Since the initial charges against Jerry Sandusky were made, the Pennsylvania State Attorney General has added more charges, and a fourth person has come forward to charge Bernie Fine with molesting him as a child. Syracuse University and its head basketball coach, Jim Boeheim, have been sued by one of the men charging Fine with abuse.
Accentuating the Positive
But nothing will ever obliterate from our memories that spectacular game six of the World Series as the St. Louis Cardinals, down by three games to two to the Texas Rangers, were counted out twice in the game when they were down to two outs with two strikes on the batter in the bottom of the ninth, and again in the bottom of the 10th, only to come back and tie the game each time.

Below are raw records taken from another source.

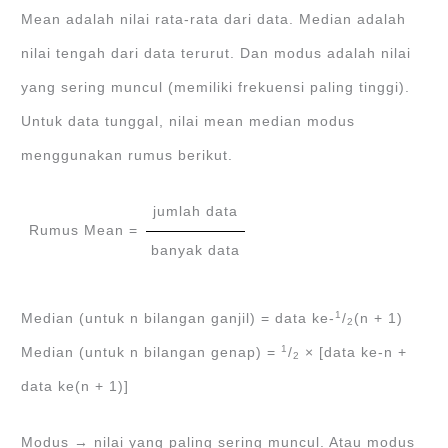
Mean adalah nilai rata-rata dari data. Median adalah
nilai tengah dari data terurut. Dan modus adalah nilai
yang sering muncul (memiliki frekuensi paling tinggi).
Untuk data tunggal, nilai mean median modus
menggunakan rumus berikut.
jumlah data
Rumus Mean =
banyak data
1
Median (untuk n bilangan ganjil) = data ke-
/
(n + 1)
2
1
Median (untuk n bilangan genap) =
/
× [data ke-n +
2
data ke(n + 1)]
Modus → nilai yang paling sering muncul. Atau modus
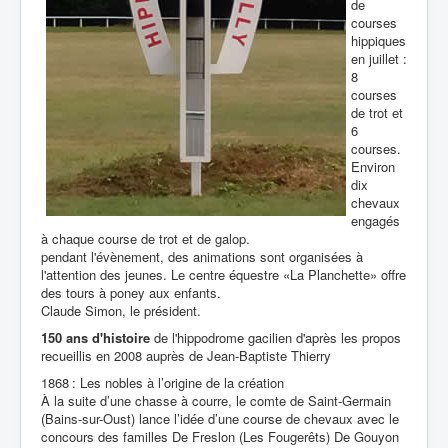
de
courses
hippiques
en juillet :
8
courses
de trot et
6
courses.
Environ
dix
chevaux
engagés
à chaque course de trot et de galop.
pendant l'évènement, des animations sont organisées à
l'attention des jeunes. Le centre équestre «La Planchette» offre
des tours à poney aux enfants.
Claude Simon, le président.
150 ans d'histoire
de l'hippodrome gacilien d'après les propos
recueillis en 2008 auprès de Jean-Baptiste Thierry
1868 : Les nobles à l’origine de la création
À la suite d’une chasse à courre, le comte de Saint-Germain
(Bains-sur-Oust) lance l’idée d’une course de chevaux avec le
concours des familles De Freslon (Les Fougerêts) De Gouyon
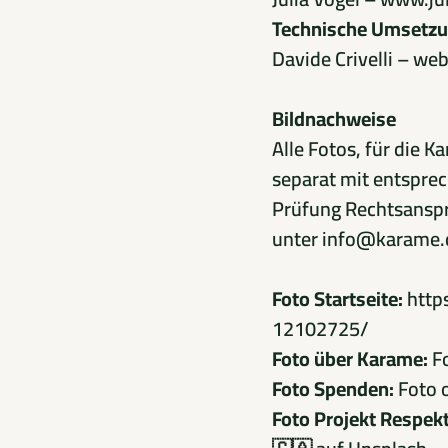
Technische Umsetzu
Davide Crivelli –
web
Bildnachweise
Alle Fotos, für die 
separat mit entsprec
Prüfung Rechtsansprü
unter
info@karame.
Foto Startseite:
http
12102725/
Foto über Karame:
F
Foto Spenden:
Foto 
Foto Projekt Respek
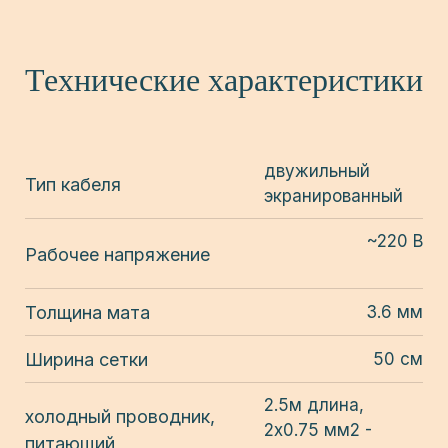
Технические характеристики
двужильный
Тип кабеля
экранированный
~220 В
Рабочее напряжение
Толщина мата
3.6 мм
Ширина сетки
50 см
2.5м длина,
холодный проводник,
2х0.75 мм2 -
питающий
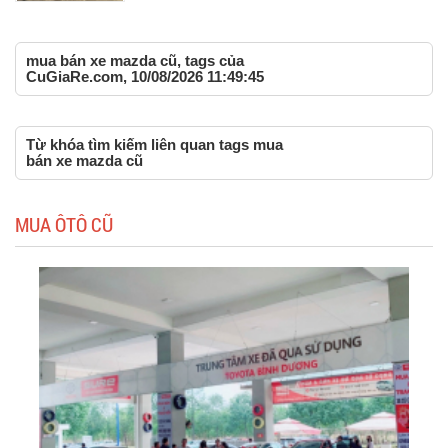
mua bán xe mazda cũ, tags của
CuGiaRe.com, 10/08/2026 11:49:45
Từ khóa tìm kiếm liên quan tags mua
bán xe mazda cũ
MUA ÔTÔ CŨ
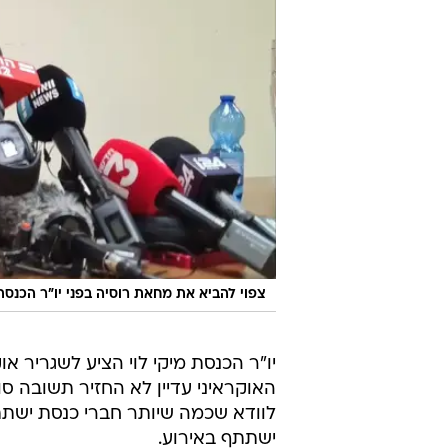
צפוי להביא את מחאת רוסיה בפני יו"ר הכנסת
יו"ר הכנסת מיקי לוי הציע לשגריר 
האוקראיני עדיין לא החזיר תשובה סופ
לוודא שכמה שיותר חברי כנסת ישתתפ
ישתתף באירוע.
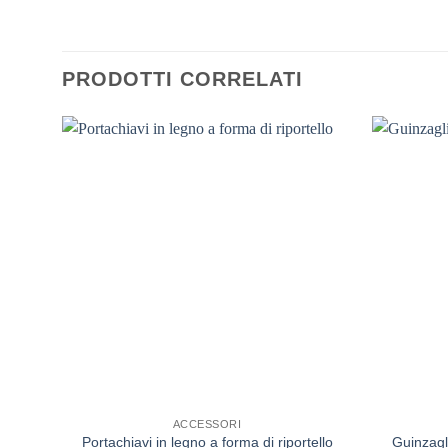
PRODOTTI CORRELATI
ACCESSORI
Portachiavi in legno a forma di riportello
Guinzagl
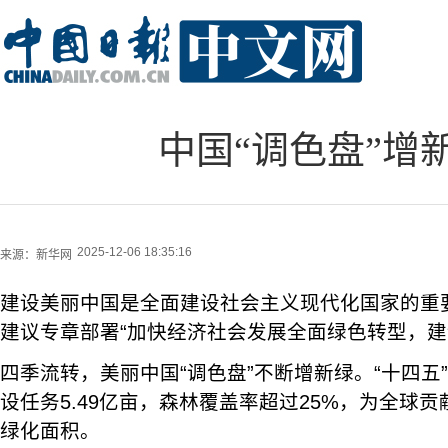
中国“调色盘”增
2025-12-06 18:35:16
来源：
新华网
建设美丽中国是全面建设社会主义现代化国家的重要
建议专章部署“加快经济社会发展全面绿色转型，建
四季流转，美丽中国“调色盘”不断增新绿。“十四五
设任务5.49亿亩，森林覆盖率超过25%，为全球
绿化面积。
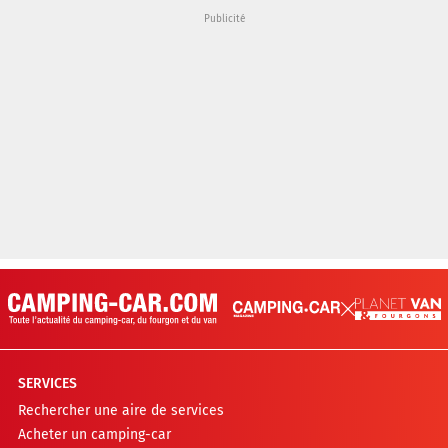
SERVICES
Rechercher une aire de services
Acheter un camping-car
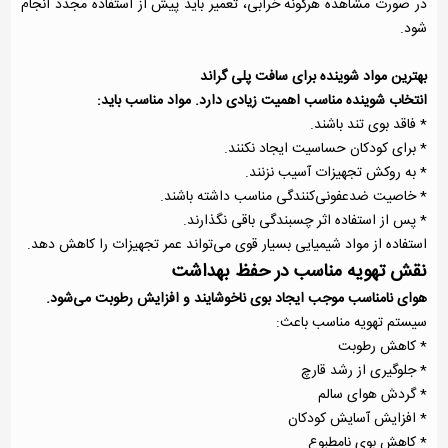
در صورت مشاهده هرگونه خرابی، تعمیر باید پیش از استفاده مجدد انجام
شود.
بهترین مواد شوینده برای سافت پلی گراند
انتخاب شوینده مناسب اهمیت زیادی دارد. مواد مناسب باید:
* فاقد بوی تند باشند.
* برای کودکان حساسیت ایجاد نکنند.
* به روکش تجهیزات آسیب نزنند.
* خاصیت ضدعفونی‌کنندگی مناسب داشته باشند.
* پس از استفاده اثر چسبندگی باقی نگذارند.
استفاده از مواد شیمیایی بسیار قوی می‌تواند عمر تجهیزات را کاهش دهد.
نقش تهویه مناسب در حفظ بهداشت
هوای نامناسب موجب ایجاد بوی ناخوشایند و افزایش رطوبت می‌شود.
سیستم تهویه مناسب باعث:
* کاهش رطوبت
* جلوگیری از رشد قارچ
* گردش هوای سالم
* افزایش آسایش کودکان
* کاهش بوی نامطبوع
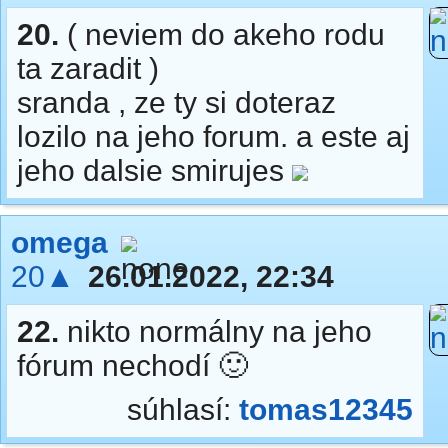
20.
( neviem do akeho rodu
ta zaradit )
sranda , ze ty si doteraz
lozilo na jeho forum. a este aj
jeho dalsie smirujes
omega
20▲
26.01.2022, 22:34
22.
nikto normálny na jeho
fórum nechodí 🙂
súhlasí:
tomas12345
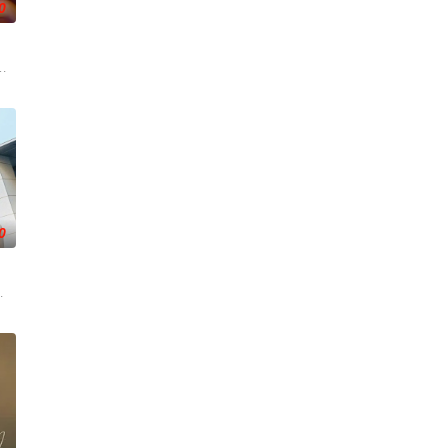
0
年的《
退的杀手“翠鸟”。产假结束后，她又开始
라마 ‘사랑이 온다’ 출연을 검토 중이다”라고 입장
 박진희가 본격 컴백 활동에 나선다. 7일 스포티비뉴스 취재에 따르면, 박진희
0
间被警方锁定为头号通缉犯。为救出失踪的妻
的刑警，继续以财力同实力展开查案历险记。新上司朱惠拉（郑恩彩 饰）空降
勋,申正允,尹多英,金惠玉,鲜于在德,尹多勋,文喜京,李商淑,郑孝彬,李家豪,郑永琡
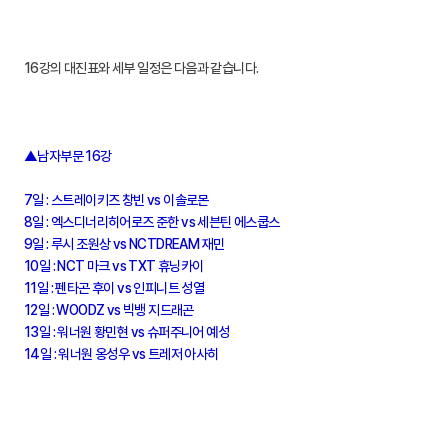
16강의 대진표와 세부 일정은 다음과 같습니다.
▲남자부문 16강
7일 : 스트레이키즈 창빈 vs 이솔로몬
8일 : 엑스디너리히어로즈 준한 vs 세븐틴 에스쿱스
9일 : 루시 조원상 vs NCTDREAM 재민
10일 : NCT 마크 vs TXT 휴닝카이
11일 : 펜타곤 후이 vs 인피니트 성열
12일 : WOODZ vs 빅뱅 지드래곤
13일 : 워너원 황민현 vs 슈퍼주니어 예성
14일 : 워너원 옹성우 vs 트레저 아사히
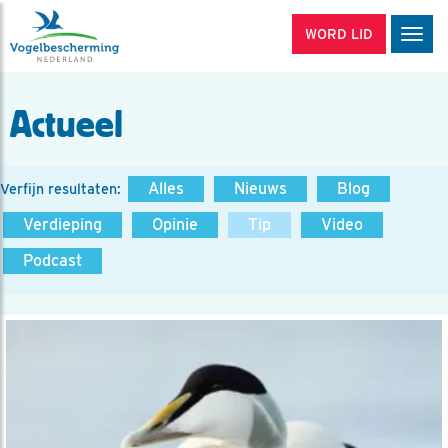
WORD LID
Men
Actueel
Alles
Nieuws
Blog
Verfijn resultaten:
Verdieping
Opinie
Tip
Video
Podcast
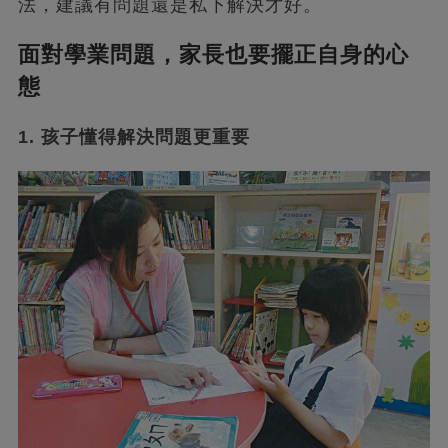
法，建議有問題還是私下解決才好。
面對學業問題，家長也要擺正自身的心
態
1. 孩子懂得解決問題更重要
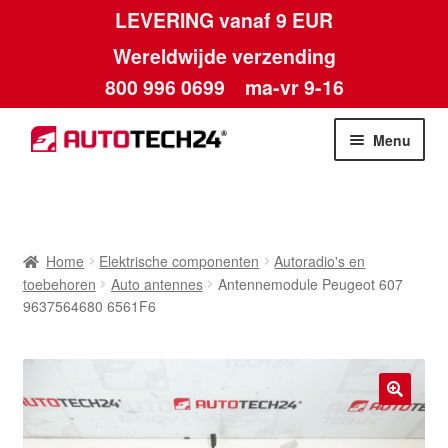
LEVERING vanaf 9 EUR
Wereldwijde verzending
800 996 0699
ma-vr 9-16
Ga
Ga
Menu
door
naar
naar
de
Home
navigatie
inhoud
Afdruk
Home
Elektrische componenten
Autoradio's en
toebehoren
Auto antennes
Antennemodule Peugeot 607
Algemene voorwaarden
9637564680 6561F6
Betalingen
Contact
🔍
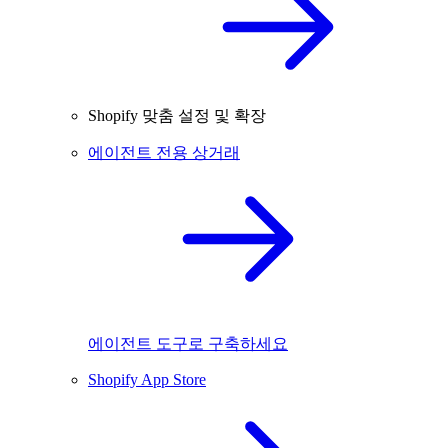
Shopify 맞춤 설정 및 확장
에이전트 전용 상거래
에이전트 도구로 구축하세요
Shopify App Store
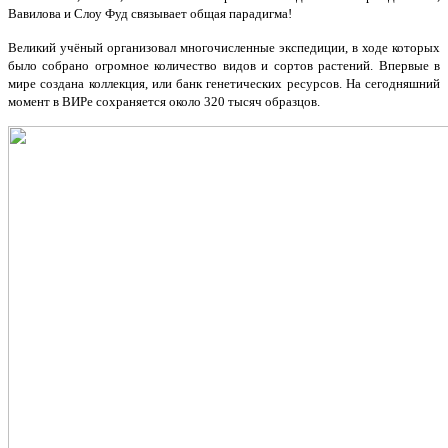
Вавилова и Слоу Фуд связывает общая парадигма!
Великий учёный организовал многочисленные экспедиции, в ходе которых
было собрано огромное количество видов и сортов растений. Впервые в
мире создана коллекция, или банк генетических ресурсов. На сегодняшний
момент в ВИРе сохраняется около 320 тысяч образцов.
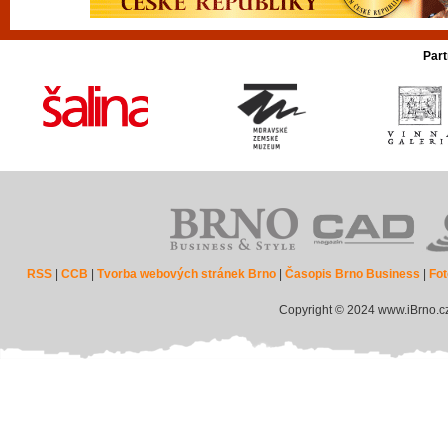
Part
RSS
|
CCB
|
Tvorba webových stránek Brno
|
Časopis Brno Business
|
Fot
Copyright © 2024 www.iBrno.c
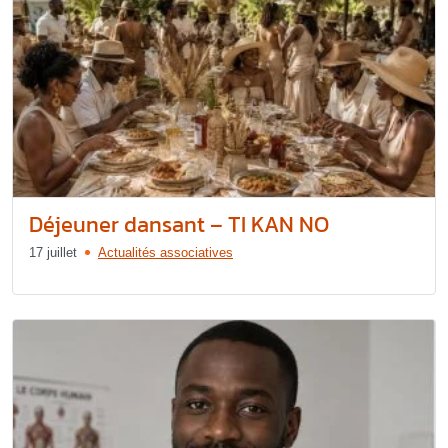
Déjeuner dansant – TI KAN NO
17 juillet
Actualités associatives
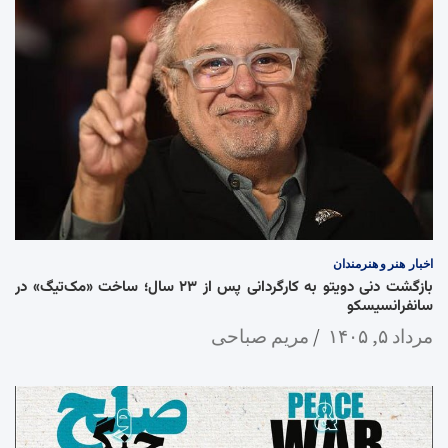
اخبار
هنر و هنرمندان
بازگشت دنی دویتو به کارگردانی پس از ۲۳ سال؛ ساخت «مک‌تیگ» در
سانفرانسیسکو
مرداد ۵, ۱۴۰۵
مریم صباحی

That set it up for David Freese to hit a walk-off homer in the bottom of the 11th to send the series to a game seven that the Cardinals won for the championship.
Following this big victory, the Cards’ manager, Tony La Russa, retired and Albert Pujols, with 455 home runs and a .328 batting average in 11 seasons as the Cards’ first baseman, signed a 10-year, $250 million contract with the Los Angeles Angels of the American League.
Sports, our economy and worst of all, our politicians, were seriously flawed in 2011. But there were enough good signs at times so that I was reminded of the old Harold Arlen tune for which Johnny Mercer wrote the following lyrics: “You’ve got to accentuate the positive, eliminate the negative.”
Then I hope all of you have a very Merry Christmas!